I let him take it, just to see how it felt. It felt good, damn him.

“It always comes down to this,” I said. “We’re two different people, Mac. We want different things from life. I just don’t see how we’re going to make it work.”

“I thought it was working pretty good up until now,” he said.

“Because we had a compromise,” I said. “How do we compromise on this? Move halfway between Atlanta and Nashville? Live in, what—Chattanooga?”

“Chattanooga isn’t halfway,” pointed out Mac, the eternal engineer. “What about if we commuted? I could spend a week down here, you could spend a week up there?”

“You’d do that?”

“If that’s what it takes,” he said quietly. “It’d mean spending a lot of time on the road.”

“What about your new job?”

“The commissioners are all hot over the concept of flex scheduling,” Mac said. “Two county executives already do telecommuting two days a week.
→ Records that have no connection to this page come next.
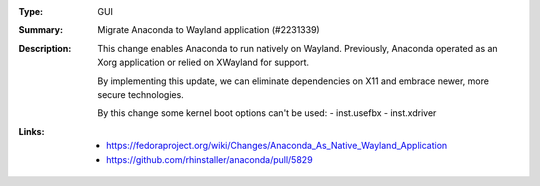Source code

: :Type: GUI
:Summary: Migrate Anaconda to Wayland application (#2231339)

:Description:
    This change enables Anaconda to run natively on Wayland. Previously, Anaconda operated as an
    Xorg application or relied on XWayland for support.

    By implementing this update, we can eliminate dependencies on X11 and embrace newer, more
    secure technologies.

    By this change some kernel boot options can't be used:
    - inst.usefbx
    - inst.xdriver

:Links:
    - https://fedoraproject.org/wiki/Changes/Anaconda_As_Native_Wayland_Application
    - https://github.com/rhinstaller/anaconda/pull/5829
I couldn’t count on coming to Atlanta every week, but with some careful planning, I think it could work. What do you think?”

“I don’t know what to say.”

“Say you’ll consider it,” Mac said. “Tell me you’ll meet me halfway on this.”

“I want to,” I said, squeezing his hand. “I’ve missed you, you know.”

“Enough to marry me?”

“You’re full of surprises tonight,” I said. “I thought we were tabling the marriage issue for a while.”

“Why?” he asked. “Marriage would simplify a lot of things.”

“Which things?”

“Our lives. I’m tired of not knowing what to call you. ‘Girlfriend’ sounds juvenile. ‘Fiancee’ sounds pretentious.”

“You could just call me your lady,” I teased. “Or yo’ bitch.”

“Be serious,” Mac said. “There are practical considerations too, you know. If we were married I could have you as a dependent on my health insurance plan. They’ve got a terrific plan up there. Dental and everything. You’d save a bundle right there. Same thing on income tax, married filing jointly is much cheaper. Part of my benefits package would include a county car. You could drive the Blazer and we’d give Edna the van.”

“You think Edna would give up her land yacht just for you?”

“Damn straight,” Mac said, grinning. “She’s on my side.”

“I know.”

“So, you’ll think about it—all of it?”

“Yeah,” I said. “Guess it really is too good an offer to refuse—especially since you’re throwing in a car and hospitalization.”

“Good,” Mac said. “That’s settled. Now, you want to tell me where we’re going and why?”

Earl’s Pearl was a classic dive. A baby-blue concrete-block box, it sat in the middle of a pothole-plagued asphalt parking lot full of pickup trucks and late-model American gas guzzlers.

Inside, the booths were all full, so Mac and I found seats at the end of the bar and asked the beefy bartender for a couple of drafts—domestic, of course.

He brought the beers and Mac paid. I could get used to this.

“Is Earl here tonight?” I asked, trying to sound offhand.